We do in-house competitions where students have specific requirements and compete against each other (staff also fight to become judges). This allows us to test new recipes that we can use for events later and students still get to have choice in their dishes. And then we have project weeks where it’s completely open to whatever the student wants to practice. Some students choose to practice for state competition SkillsUSA while others want to try a recipe or technique that they’ve been wanting to try (i.e. sous vide, a favorite dessert, etc.). We try to have students in the kitchen as much as possible.
We also cost each recipe we do so students can see how much ingredients cost and then we calculate how much we’d sell for.
News Guard: Describe the state competition that the Taft 7-12 culinary class is preparing for.
Westbrook: SkillsUSA is a technical and leadership CTSO, career and technical student organization. We compete at state each year, This year it’s at Camp Withycombe in Clackamas and is set for March 15-16. Next year it will move to Salem-Keizer’s C-Tech. Those who get 1st place in competition are invited to compete at nationals. This year in Louisville, KY, and next year moving to Atlanta, GA.
Competitions that we typically compete in include: culinary arts, commercial baking, cake decorating, job interview, restaurant service, customer service, quiz bowl (this is our only team event we compete in), prepared speech, extemporaneous speech, early childhood teaching and related technical math (the last two are usually students who come from another CTE program, not culinary, but travel with us). The dates this year is March 15-16, 2019 and competitions run all day both days with the award ceremony beginning around 3-4pm on the 16th.
News Guard: How are the students preparing for that state event?
Westbrook: The best part of SkillsUSA is that we are always preparing for the competition because it’s based on standards we are doing in class anyway. Still, we give students choices of when they can practice in class if they choose to (see projects on #3). Other competitions like ProStart (which we don’t participate in anymore due to cost) require that students work in a team of 4-5 and have to practice often outside of the school day.
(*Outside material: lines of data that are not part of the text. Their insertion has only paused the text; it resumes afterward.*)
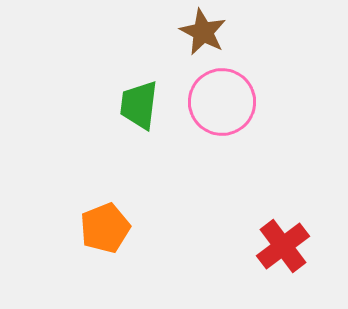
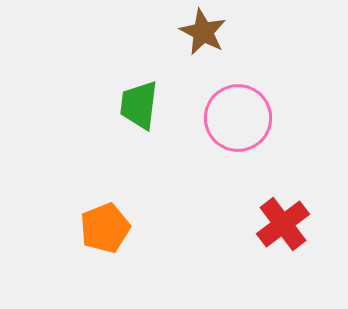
pink circle: moved 16 px right, 16 px down
red cross: moved 22 px up
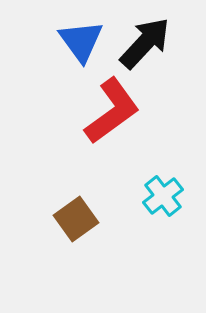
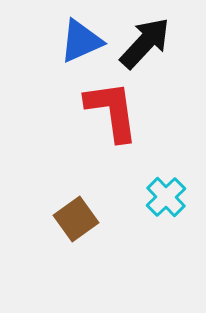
blue triangle: rotated 42 degrees clockwise
red L-shape: rotated 62 degrees counterclockwise
cyan cross: moved 3 px right, 1 px down; rotated 6 degrees counterclockwise
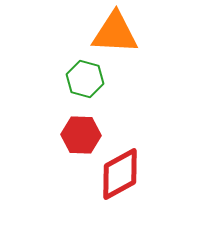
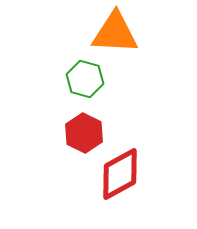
red hexagon: moved 3 px right, 2 px up; rotated 24 degrees clockwise
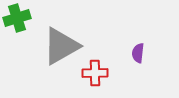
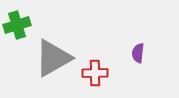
green cross: moved 7 px down
gray triangle: moved 8 px left, 12 px down
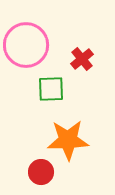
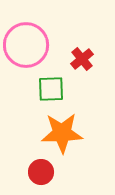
orange star: moved 6 px left, 7 px up
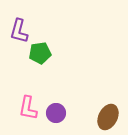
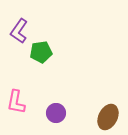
purple L-shape: rotated 20 degrees clockwise
green pentagon: moved 1 px right, 1 px up
pink L-shape: moved 12 px left, 6 px up
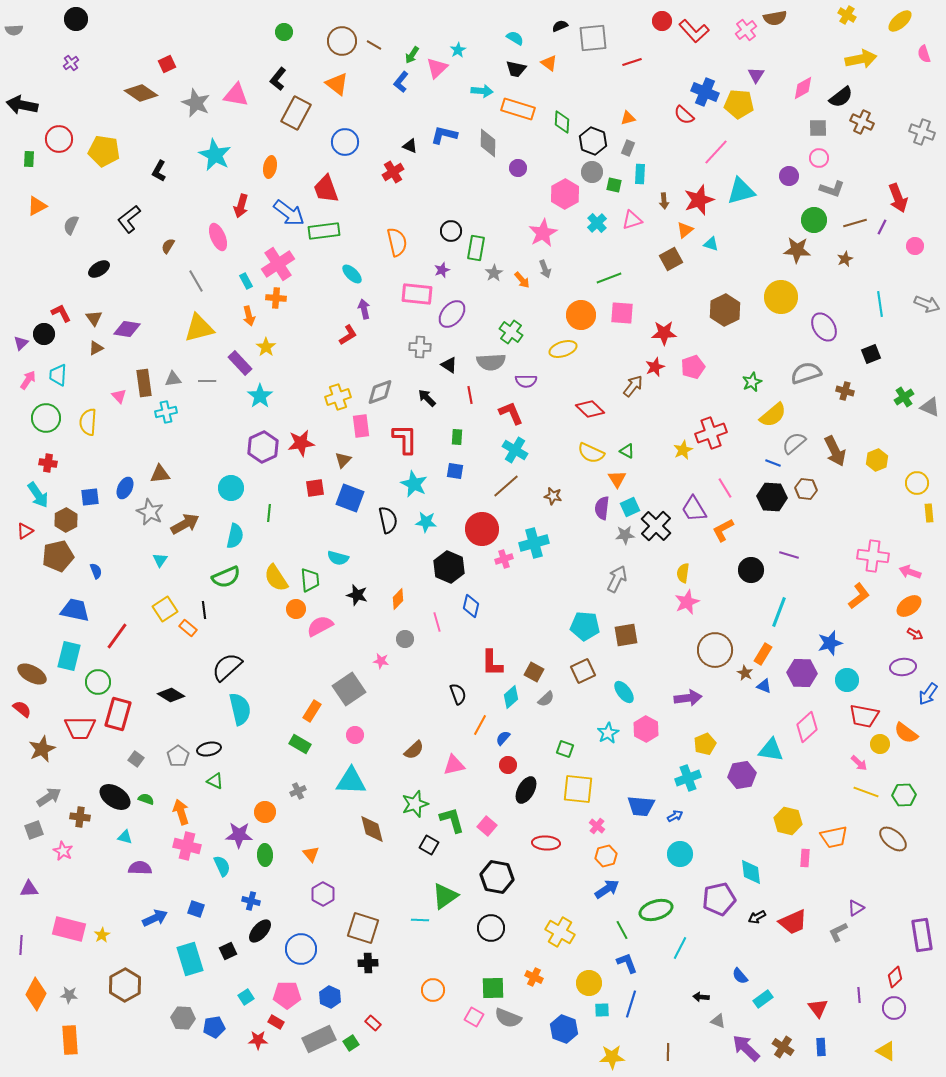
I would rather focus on events that are more authentic and don’t take extra time unless the individual student chooses to do it. It was also hard to get students to work as a team when so many have sports and/or jobs after school.
News Guard: What is your passion about cooking?
Westbrook: I love putting it all together on the plate or decorating the cake at the end. It’s that creativity piece that turns food into art that I love. I also love seeing students really get into it and come up with their own ideas on how to do something…. and then run with it. Lastly, the best part is seeing the students run the kitchen without me. I can sit back (although somewhat bored but still impressed!) and watch them work–and help each other. When we have events, they are motivated to come back and help if they are done in another class or after school. They don’t have to do these things and they choose to do the extra work. It’s such a great combination being a culinary teacher.
News Guard: What is your favorite dish and why that dish?
Westbrook: Cake. I always want to practice the decorating and see what else I can try out and get better at. It’s also so tasty!!!